Clarence Watson Meadows was born in Beckley, Raleigh County. He attended Beckley High School, Georgia Military Academy, Washington and Lee University, and the University of Alabama. He established a law practice at Beckley in 1928. Meadows served in the House of Delegates from 1931 to 1932 and as the Raleigh County prosecuting attorney from 1933 to 1936. He was the state's Attorney General under governors Homer Adams Holt and Matthew Mansfield Neely from 1937 to 1942, when he was appointed judge of the Tenth Judicial Circuit.

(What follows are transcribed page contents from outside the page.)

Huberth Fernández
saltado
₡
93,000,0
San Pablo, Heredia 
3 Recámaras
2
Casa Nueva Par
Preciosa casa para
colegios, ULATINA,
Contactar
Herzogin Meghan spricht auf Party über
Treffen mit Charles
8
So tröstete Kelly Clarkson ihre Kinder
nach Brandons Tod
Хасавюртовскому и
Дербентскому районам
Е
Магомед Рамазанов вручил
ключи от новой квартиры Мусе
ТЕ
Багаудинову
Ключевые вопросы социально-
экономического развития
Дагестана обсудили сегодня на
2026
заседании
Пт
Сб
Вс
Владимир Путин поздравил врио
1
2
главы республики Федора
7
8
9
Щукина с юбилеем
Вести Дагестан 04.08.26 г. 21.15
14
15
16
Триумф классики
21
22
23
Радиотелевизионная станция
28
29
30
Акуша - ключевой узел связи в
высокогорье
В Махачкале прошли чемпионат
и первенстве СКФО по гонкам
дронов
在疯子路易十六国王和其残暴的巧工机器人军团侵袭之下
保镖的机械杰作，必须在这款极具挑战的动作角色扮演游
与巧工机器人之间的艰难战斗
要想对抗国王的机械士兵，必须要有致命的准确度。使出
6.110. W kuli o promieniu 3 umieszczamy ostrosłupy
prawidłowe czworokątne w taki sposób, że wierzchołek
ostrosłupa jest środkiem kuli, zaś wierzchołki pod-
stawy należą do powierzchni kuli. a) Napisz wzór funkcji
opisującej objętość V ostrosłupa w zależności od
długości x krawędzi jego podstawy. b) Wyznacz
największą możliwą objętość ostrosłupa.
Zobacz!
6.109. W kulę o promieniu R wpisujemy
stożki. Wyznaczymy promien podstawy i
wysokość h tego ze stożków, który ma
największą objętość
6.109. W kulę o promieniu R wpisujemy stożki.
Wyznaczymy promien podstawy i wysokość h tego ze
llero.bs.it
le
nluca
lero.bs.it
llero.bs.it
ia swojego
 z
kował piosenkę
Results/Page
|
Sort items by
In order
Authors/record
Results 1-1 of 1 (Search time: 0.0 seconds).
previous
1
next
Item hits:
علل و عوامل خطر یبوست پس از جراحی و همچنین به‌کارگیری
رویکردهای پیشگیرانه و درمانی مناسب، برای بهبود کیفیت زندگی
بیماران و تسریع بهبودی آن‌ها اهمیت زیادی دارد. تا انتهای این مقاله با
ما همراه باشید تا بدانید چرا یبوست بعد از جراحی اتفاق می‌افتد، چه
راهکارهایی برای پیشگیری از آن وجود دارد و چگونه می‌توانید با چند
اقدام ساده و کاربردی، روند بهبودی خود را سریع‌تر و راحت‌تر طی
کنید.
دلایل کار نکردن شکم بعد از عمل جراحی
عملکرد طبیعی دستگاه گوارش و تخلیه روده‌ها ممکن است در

More than any of his predecessors, Meadows used radio to convey his message to the people. He helped mediate a number of labor disputes. Meadows reorganized the state's Board of Education, Conservation Commission, Industrial Publicity Commission, and West Virginia University's Board of Governors. Following World War II, he used a state treasury surplus from the war effort to fund education, construction, and relief programs.

After leaving office, Meadows opened a law practice in Charleston, engaged in oil and gas ventures, and held interests in three radio stations. In later years, he moved to Fort Lauderdale, Florida, and managed the unsuccessful U.S. Senate campaign of Claude Pepper in 1958. Meadows died in Clifton Forge, Virginia, in 1961.